That evening he dined alone with his aunt, and the conversation during dinner and as they sat for a few minutes after dinner had reference solely to his uncle's health. But, though they were alone on this evening, he was surprised to find that Sophie Mellerby was again at Scroope. Lady Sophia and Mr. Mellerby were up in London, but Sophie was not to join them till May. As it happened, however, she was dining at the parsonage this evening. She must have been in the house when Neville arrived, but he had not seen her. "Is she going to live here?" he asked, almost irreverently, when he was first told that she was in the house. "I wish she were," said Lady Scroope. "I am childless, and she is as dear to me as a daughter." Then Fred apologized, and expressed himself as quite willing that Sophie Mellerby should live and die at Scroope.

The evening was dreadfully dull. It had seemed to him that the house was darker, and gloomier, and more comfortless than ever. He had hurried over to see a dying man, and now there was nothing for him to do but to kick his heels. But before he went to bed his ennui was dissipated by a full explanation of all his aunt's terrors. She crept down to him at about nine, and having commenced her story by saying that she had a matter of most vital importance on which to speak to him, she told him in fact all that she had heard from Lady Mary.

"She is a mischief-making gossiping old maid," said Neville angrily.

"Will you tell me that there is no truth in what she writes?" asked Lady Scroope.

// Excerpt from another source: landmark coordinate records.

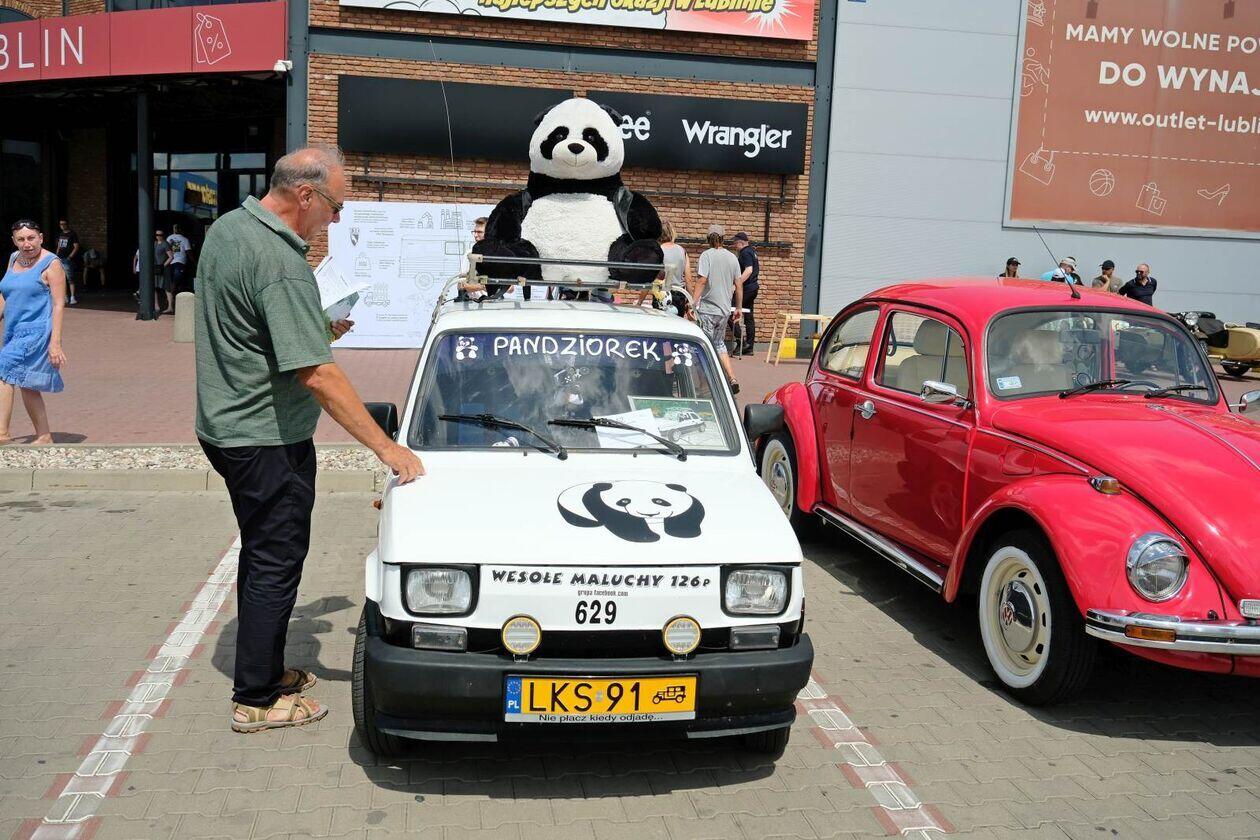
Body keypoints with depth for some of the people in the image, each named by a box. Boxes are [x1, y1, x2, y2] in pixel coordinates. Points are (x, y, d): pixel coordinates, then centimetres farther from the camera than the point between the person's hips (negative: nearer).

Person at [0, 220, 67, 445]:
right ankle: (44, 437, 22)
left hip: (36, 332, -8)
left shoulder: (51, 264, -8)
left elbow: (58, 304, -12)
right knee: (27, 385, 12)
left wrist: (55, 342, -18)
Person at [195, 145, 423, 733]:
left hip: (224, 424, 10)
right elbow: (316, 376, -29)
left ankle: (265, 669, 34)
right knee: (276, 564, 2)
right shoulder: (282, 265, -24)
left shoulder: (226, 228, 7)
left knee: (261, 554, 20)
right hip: (267, 438, -10)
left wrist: (315, 329, 11)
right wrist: (387, 447, -26)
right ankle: (257, 700, 12)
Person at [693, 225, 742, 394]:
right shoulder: (732, 257, 7)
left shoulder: (707, 255, -9)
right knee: (719, 344, 19)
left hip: (707, 309, -6)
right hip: (725, 309, 6)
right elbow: (738, 285, 10)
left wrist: (693, 303, -17)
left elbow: (701, 281, -17)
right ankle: (732, 379, 9)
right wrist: (738, 307, 18)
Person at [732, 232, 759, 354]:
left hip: (746, 288, -10)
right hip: (753, 288, 10)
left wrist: (737, 284, -30)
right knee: (749, 317, 11)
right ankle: (749, 346, 13)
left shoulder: (745, 253, -14)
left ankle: (741, 342, -11)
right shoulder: (752, 251, 16)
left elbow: (748, 270, -26)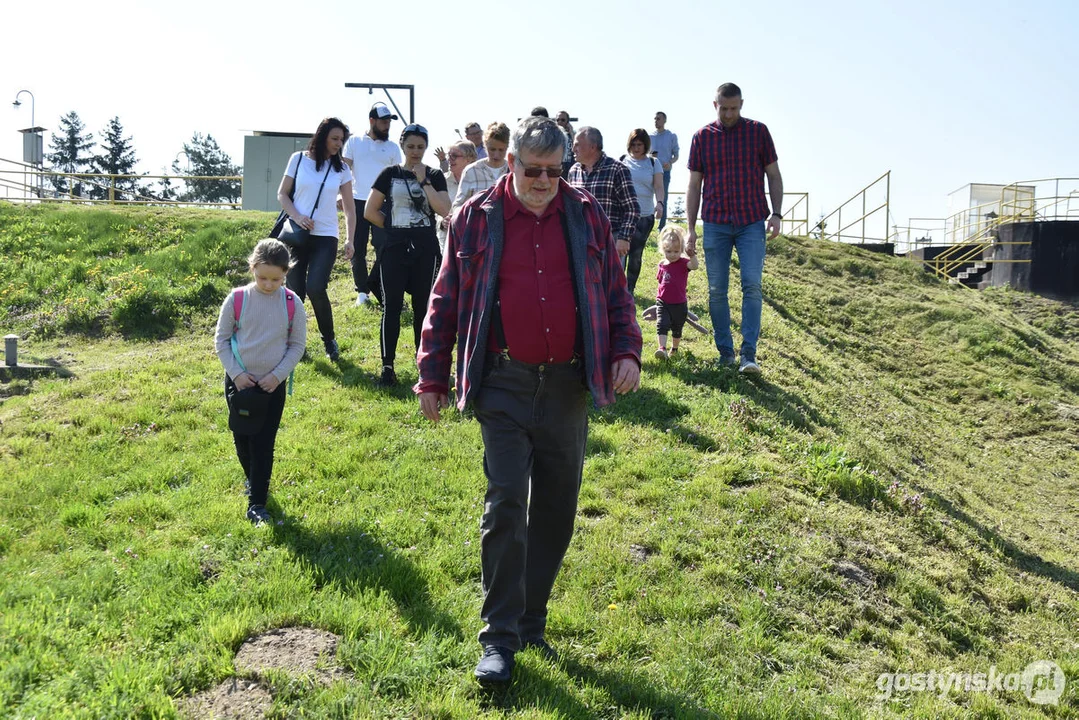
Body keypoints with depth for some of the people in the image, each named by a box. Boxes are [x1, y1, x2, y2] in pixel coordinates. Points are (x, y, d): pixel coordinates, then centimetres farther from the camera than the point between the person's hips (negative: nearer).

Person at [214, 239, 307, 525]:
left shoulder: (292, 304, -7)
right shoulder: (237, 299, -8)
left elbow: (297, 345, 0)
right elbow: (221, 339, 0)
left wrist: (278, 375, -11)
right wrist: (235, 373, -10)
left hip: (272, 384, -1)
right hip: (239, 382, 1)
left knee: (263, 444, -1)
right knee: (241, 439, 11)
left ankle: (257, 503, 7)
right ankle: (253, 480, 38)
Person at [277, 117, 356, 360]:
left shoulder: (341, 168, 4)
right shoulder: (298, 159, 2)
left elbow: (349, 207, 8)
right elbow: (282, 194, 6)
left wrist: (350, 239, 3)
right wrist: (297, 217, -10)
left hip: (326, 237, -1)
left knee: (315, 289, -16)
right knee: (295, 291, 0)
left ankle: (329, 340, 4)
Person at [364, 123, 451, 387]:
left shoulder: (435, 176, 5)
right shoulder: (390, 174, 5)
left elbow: (444, 210, -11)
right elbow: (370, 211, 4)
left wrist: (423, 180, -12)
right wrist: (395, 226, 3)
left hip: (425, 249, 0)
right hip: (395, 248, 0)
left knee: (423, 306, 5)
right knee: (391, 306, -2)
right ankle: (387, 367, 2)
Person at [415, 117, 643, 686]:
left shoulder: (586, 216, 6)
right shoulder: (476, 218, 1)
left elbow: (615, 292, 12)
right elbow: (445, 302, 5)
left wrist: (627, 351, -3)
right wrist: (431, 378, 4)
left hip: (568, 385, 3)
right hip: (505, 386, -2)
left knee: (555, 509, 10)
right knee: (505, 506, -6)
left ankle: (532, 624, 27)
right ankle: (499, 639, 4)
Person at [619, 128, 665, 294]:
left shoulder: (653, 163, 7)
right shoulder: (621, 161, 6)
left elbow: (658, 187, -2)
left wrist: (660, 203, -21)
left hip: (645, 216, 1)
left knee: (636, 255, 5)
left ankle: (629, 289, 17)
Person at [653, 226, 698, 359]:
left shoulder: (683, 263, -10)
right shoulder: (662, 264, 3)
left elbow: (694, 266, -33)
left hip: (679, 304, -2)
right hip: (663, 303, 2)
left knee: (677, 330, 15)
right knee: (661, 324, -18)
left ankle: (674, 349, 35)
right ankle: (662, 349, -27)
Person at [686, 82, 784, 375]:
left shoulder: (758, 131, 4)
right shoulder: (702, 137, 7)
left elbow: (774, 175, 8)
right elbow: (694, 185, 9)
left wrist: (776, 214, -4)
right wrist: (691, 228, 4)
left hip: (752, 223, -1)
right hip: (715, 224, 2)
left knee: (752, 285, -11)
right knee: (716, 291, 2)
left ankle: (749, 355, -11)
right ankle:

But this was a question which Fred Neville was not prepared to answer, and he sat silent. "Fred, tell me the truth. Are you married?"

"No;--I am not married."

"I know that you will not condescend to an untruth."

"If so, my word must be sufficient."

But it was not sufficient. She longed to extract from him some repeated and prolonged assurance which might bring satisfaction to her own mind. "I am glad, at any rate, to hear that there is no truth in that suspicion." To this he would not condescend to reply, but sat glowering at her as though in wrath that any question should be asked him about his private concerns. "You must feel, Fred, for your uncle in such a matter. You must know how important this is to him. You have heard what he has already suffered; and you must know too that he has endeavoured to be very good to you."